TASK TO CARRY OUT:
Within the records below is a range that opens at the line with "21: (265, 325, 0.35)" and closes at the line with "34: (373, 37, 0.56)". Return that range word for word, both ends included, and only that range.

[Records from a dataset]
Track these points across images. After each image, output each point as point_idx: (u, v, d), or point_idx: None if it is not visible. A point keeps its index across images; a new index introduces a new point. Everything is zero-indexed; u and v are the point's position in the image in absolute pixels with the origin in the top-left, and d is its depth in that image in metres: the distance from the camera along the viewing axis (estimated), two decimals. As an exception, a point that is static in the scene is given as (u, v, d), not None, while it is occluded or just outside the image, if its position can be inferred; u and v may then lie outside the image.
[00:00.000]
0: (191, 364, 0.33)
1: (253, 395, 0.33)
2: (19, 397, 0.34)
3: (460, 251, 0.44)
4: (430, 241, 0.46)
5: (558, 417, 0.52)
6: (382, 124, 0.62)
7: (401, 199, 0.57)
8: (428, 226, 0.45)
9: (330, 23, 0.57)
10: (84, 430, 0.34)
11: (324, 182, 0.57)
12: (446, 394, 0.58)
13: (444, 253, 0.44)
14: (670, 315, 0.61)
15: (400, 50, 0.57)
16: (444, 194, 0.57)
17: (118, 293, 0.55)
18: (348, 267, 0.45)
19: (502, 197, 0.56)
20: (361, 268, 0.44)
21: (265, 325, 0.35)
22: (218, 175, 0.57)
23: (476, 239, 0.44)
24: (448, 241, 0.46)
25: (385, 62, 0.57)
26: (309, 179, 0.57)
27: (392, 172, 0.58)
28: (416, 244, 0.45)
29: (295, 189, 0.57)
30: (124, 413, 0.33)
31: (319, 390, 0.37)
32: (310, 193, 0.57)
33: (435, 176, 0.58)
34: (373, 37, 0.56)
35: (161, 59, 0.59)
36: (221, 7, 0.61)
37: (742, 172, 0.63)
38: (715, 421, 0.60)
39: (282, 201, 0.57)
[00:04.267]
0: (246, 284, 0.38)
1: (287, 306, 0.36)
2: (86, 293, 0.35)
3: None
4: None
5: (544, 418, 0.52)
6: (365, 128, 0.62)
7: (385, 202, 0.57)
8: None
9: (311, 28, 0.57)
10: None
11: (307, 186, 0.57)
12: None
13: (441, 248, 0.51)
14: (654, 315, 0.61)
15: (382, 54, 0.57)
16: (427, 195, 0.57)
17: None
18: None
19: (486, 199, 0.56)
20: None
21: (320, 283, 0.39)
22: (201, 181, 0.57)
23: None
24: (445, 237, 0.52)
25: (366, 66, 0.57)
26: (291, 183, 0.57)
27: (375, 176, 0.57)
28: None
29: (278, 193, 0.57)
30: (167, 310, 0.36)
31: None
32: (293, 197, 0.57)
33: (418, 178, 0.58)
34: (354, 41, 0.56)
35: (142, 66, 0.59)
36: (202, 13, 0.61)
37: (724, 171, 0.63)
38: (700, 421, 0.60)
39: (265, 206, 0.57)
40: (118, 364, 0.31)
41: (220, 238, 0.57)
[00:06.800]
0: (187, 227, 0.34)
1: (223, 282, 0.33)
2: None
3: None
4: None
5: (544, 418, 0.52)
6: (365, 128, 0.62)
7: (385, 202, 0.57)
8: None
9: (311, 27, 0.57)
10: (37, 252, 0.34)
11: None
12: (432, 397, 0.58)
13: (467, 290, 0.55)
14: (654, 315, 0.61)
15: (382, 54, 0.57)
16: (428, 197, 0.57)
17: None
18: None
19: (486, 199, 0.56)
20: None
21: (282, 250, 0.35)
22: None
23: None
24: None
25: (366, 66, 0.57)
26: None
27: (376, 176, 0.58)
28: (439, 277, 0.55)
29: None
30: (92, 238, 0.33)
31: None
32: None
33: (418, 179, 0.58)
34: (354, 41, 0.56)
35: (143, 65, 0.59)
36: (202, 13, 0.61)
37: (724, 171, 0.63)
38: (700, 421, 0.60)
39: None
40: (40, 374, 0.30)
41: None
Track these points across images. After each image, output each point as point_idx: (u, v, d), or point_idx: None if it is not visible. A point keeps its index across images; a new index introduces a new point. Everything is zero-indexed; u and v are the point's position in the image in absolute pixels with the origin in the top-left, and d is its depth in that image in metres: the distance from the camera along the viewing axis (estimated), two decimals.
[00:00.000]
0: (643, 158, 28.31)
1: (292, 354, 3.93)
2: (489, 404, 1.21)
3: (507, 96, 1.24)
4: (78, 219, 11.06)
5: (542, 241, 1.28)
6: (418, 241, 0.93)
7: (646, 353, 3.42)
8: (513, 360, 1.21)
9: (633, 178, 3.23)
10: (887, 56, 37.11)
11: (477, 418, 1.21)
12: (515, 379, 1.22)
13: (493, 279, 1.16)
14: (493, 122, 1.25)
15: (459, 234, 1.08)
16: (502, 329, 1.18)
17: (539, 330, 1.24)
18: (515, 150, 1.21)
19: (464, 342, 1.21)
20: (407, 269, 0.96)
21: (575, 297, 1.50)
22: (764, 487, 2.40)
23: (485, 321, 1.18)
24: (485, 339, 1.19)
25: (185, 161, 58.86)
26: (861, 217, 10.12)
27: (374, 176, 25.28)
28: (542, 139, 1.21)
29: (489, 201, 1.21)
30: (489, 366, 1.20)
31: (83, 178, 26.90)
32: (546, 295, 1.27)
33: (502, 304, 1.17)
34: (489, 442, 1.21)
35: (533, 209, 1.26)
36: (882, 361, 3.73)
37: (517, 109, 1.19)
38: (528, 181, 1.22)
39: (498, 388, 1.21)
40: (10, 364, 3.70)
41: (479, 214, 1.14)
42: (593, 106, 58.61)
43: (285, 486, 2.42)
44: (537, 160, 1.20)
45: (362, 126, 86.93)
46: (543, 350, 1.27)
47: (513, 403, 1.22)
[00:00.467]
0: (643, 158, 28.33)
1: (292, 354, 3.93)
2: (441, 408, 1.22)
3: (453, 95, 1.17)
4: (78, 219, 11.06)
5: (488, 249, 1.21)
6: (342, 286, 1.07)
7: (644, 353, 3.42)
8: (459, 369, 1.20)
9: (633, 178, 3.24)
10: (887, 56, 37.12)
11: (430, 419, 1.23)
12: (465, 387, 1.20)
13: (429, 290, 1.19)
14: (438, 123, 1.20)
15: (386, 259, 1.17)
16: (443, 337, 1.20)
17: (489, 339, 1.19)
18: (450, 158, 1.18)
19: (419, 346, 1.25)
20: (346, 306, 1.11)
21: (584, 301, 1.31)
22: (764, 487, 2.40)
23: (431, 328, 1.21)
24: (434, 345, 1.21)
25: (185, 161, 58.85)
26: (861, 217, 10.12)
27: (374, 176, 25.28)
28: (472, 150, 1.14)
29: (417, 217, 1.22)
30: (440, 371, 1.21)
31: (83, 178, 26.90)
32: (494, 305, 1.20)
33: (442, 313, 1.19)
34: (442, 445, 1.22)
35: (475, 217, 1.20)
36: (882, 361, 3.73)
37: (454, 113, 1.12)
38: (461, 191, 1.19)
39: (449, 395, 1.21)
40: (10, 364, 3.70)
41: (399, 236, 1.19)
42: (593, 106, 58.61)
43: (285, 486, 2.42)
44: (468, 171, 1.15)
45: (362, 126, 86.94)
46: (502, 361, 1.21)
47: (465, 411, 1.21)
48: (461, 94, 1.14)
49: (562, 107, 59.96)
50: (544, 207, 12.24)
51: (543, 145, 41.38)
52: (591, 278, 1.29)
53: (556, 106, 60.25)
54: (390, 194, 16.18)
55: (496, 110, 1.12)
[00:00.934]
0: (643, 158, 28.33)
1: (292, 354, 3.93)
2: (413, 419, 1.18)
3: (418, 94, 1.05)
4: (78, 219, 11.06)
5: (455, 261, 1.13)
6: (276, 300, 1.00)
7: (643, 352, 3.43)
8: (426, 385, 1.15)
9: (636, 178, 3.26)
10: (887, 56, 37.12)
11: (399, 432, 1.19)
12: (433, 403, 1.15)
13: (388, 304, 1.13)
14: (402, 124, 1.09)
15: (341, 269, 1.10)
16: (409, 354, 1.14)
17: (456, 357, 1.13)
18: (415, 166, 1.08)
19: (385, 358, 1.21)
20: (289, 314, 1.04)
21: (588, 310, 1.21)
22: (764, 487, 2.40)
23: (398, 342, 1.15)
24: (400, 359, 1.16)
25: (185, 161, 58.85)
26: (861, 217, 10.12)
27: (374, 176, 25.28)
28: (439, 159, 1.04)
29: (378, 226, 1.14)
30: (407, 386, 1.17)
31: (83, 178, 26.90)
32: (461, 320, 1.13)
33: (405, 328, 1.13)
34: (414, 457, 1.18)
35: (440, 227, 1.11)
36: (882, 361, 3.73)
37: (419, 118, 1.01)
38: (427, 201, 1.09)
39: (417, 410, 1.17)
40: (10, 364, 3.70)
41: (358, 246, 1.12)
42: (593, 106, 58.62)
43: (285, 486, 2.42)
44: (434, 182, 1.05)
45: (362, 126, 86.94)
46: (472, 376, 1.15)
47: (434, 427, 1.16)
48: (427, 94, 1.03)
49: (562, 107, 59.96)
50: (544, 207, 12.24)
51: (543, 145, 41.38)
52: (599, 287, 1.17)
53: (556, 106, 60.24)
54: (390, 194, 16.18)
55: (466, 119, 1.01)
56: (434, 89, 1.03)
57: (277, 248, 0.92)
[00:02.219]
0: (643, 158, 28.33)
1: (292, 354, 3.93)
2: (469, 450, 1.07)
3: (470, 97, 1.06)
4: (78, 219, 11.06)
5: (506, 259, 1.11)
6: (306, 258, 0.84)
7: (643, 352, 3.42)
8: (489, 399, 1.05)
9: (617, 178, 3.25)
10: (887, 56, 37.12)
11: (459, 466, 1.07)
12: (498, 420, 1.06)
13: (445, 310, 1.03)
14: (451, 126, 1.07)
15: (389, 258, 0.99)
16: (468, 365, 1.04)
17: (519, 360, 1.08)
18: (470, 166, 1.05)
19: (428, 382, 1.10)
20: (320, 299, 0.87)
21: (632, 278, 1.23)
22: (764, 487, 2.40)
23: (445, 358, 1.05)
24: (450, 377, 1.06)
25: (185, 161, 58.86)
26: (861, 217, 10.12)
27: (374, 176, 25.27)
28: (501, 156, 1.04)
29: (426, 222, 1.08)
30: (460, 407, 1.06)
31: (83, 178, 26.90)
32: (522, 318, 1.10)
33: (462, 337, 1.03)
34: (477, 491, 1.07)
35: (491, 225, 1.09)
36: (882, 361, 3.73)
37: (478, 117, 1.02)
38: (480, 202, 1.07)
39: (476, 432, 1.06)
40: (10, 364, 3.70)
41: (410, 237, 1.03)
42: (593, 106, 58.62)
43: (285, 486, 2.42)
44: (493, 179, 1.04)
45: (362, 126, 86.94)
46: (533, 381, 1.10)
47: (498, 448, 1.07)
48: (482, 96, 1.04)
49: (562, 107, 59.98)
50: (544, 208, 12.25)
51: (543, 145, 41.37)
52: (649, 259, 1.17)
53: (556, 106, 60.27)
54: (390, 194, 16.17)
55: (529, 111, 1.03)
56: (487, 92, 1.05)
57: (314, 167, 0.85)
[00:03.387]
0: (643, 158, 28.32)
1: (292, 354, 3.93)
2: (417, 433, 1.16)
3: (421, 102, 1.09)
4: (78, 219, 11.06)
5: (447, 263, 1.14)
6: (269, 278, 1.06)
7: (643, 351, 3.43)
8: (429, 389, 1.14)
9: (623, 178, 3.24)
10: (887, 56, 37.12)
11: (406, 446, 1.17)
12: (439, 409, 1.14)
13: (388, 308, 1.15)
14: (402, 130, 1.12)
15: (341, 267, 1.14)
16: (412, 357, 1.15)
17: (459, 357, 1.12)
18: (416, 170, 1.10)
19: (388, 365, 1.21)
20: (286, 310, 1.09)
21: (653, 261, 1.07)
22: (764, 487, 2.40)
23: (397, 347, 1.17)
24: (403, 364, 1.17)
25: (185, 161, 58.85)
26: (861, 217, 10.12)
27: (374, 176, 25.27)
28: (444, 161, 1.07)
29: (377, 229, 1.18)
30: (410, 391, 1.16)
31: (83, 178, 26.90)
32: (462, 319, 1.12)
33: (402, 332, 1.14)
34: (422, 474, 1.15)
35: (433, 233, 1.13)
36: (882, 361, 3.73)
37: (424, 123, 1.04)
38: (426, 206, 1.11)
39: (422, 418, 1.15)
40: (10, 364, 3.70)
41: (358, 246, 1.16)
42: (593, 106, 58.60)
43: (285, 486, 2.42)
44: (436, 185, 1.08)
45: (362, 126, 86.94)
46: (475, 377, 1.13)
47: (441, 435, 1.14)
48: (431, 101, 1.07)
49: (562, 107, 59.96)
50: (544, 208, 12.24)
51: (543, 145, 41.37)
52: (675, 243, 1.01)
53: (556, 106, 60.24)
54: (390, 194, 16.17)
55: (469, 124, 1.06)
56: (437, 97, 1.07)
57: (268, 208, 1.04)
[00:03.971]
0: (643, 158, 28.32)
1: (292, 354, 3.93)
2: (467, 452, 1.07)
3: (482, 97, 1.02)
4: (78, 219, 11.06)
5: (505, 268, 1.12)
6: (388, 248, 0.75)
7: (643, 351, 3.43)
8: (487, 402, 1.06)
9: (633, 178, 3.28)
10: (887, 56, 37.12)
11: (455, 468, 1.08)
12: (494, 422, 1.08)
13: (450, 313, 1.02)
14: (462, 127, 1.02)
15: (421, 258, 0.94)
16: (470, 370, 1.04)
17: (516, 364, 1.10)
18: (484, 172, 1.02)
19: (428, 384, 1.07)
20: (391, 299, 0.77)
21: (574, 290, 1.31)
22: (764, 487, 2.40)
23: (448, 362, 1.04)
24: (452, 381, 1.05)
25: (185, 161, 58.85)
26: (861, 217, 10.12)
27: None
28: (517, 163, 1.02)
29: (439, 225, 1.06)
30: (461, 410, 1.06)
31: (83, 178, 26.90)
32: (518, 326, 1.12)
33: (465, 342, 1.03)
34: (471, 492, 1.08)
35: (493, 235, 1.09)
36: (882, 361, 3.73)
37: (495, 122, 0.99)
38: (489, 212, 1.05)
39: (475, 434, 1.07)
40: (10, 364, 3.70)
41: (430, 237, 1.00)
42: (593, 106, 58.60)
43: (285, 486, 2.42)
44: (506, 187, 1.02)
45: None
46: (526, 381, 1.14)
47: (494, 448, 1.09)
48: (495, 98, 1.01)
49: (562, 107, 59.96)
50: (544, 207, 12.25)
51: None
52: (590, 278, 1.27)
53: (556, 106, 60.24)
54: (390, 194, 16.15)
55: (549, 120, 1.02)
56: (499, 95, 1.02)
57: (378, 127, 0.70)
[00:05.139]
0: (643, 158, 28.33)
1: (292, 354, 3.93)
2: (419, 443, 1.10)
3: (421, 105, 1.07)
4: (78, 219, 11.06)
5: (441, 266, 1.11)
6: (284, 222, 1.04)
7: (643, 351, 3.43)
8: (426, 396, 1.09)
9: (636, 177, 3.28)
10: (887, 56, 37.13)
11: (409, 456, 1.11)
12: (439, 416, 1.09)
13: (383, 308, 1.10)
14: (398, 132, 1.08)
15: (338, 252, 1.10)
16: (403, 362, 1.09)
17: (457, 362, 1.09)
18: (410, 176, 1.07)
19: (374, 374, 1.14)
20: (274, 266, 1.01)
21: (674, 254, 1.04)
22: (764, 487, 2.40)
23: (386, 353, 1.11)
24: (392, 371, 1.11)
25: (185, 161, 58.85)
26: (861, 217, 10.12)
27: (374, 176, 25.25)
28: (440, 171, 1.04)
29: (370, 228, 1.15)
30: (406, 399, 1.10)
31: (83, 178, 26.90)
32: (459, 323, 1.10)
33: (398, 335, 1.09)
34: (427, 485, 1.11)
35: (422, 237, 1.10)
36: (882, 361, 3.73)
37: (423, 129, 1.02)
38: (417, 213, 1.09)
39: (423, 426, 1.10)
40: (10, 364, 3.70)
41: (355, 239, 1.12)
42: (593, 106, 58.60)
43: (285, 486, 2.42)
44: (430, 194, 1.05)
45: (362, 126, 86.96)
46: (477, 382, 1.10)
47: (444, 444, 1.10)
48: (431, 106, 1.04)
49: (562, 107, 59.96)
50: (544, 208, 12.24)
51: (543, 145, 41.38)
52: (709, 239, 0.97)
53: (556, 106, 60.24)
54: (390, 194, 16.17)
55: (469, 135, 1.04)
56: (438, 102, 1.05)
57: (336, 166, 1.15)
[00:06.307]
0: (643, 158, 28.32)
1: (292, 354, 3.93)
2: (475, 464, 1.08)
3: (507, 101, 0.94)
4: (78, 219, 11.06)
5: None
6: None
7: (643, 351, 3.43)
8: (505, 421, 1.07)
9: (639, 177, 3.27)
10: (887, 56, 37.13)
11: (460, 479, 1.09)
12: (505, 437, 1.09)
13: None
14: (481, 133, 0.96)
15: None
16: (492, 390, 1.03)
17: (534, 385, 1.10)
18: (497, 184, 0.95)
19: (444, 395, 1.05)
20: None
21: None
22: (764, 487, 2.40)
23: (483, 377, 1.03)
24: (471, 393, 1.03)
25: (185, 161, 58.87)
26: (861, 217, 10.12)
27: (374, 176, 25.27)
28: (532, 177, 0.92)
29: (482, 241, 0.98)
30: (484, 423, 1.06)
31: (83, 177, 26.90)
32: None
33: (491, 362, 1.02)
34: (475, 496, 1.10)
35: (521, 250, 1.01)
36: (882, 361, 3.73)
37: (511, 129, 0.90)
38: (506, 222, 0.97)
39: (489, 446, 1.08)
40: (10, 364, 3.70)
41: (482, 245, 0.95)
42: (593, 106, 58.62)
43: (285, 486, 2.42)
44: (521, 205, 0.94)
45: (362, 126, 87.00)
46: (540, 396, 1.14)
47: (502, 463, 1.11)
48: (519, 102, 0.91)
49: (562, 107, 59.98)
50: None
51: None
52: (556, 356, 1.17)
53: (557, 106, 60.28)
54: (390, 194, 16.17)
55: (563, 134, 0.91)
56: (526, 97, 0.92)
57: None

WRITTEN REPLY:
21: (265, 325, 0.35)
22: (218, 175, 0.57)
23: (476, 239, 0.44)
24: (448, 241, 0.46)
25: (385, 62, 0.57)
26: (309, 179, 0.57)
27: (392, 172, 0.58)
28: (416, 244, 0.45)
29: (295, 189, 0.57)
30: (124, 413, 0.33)
31: (319, 390, 0.37)
32: (310, 193, 0.57)
33: (435, 176, 0.58)
34: (373, 37, 0.56)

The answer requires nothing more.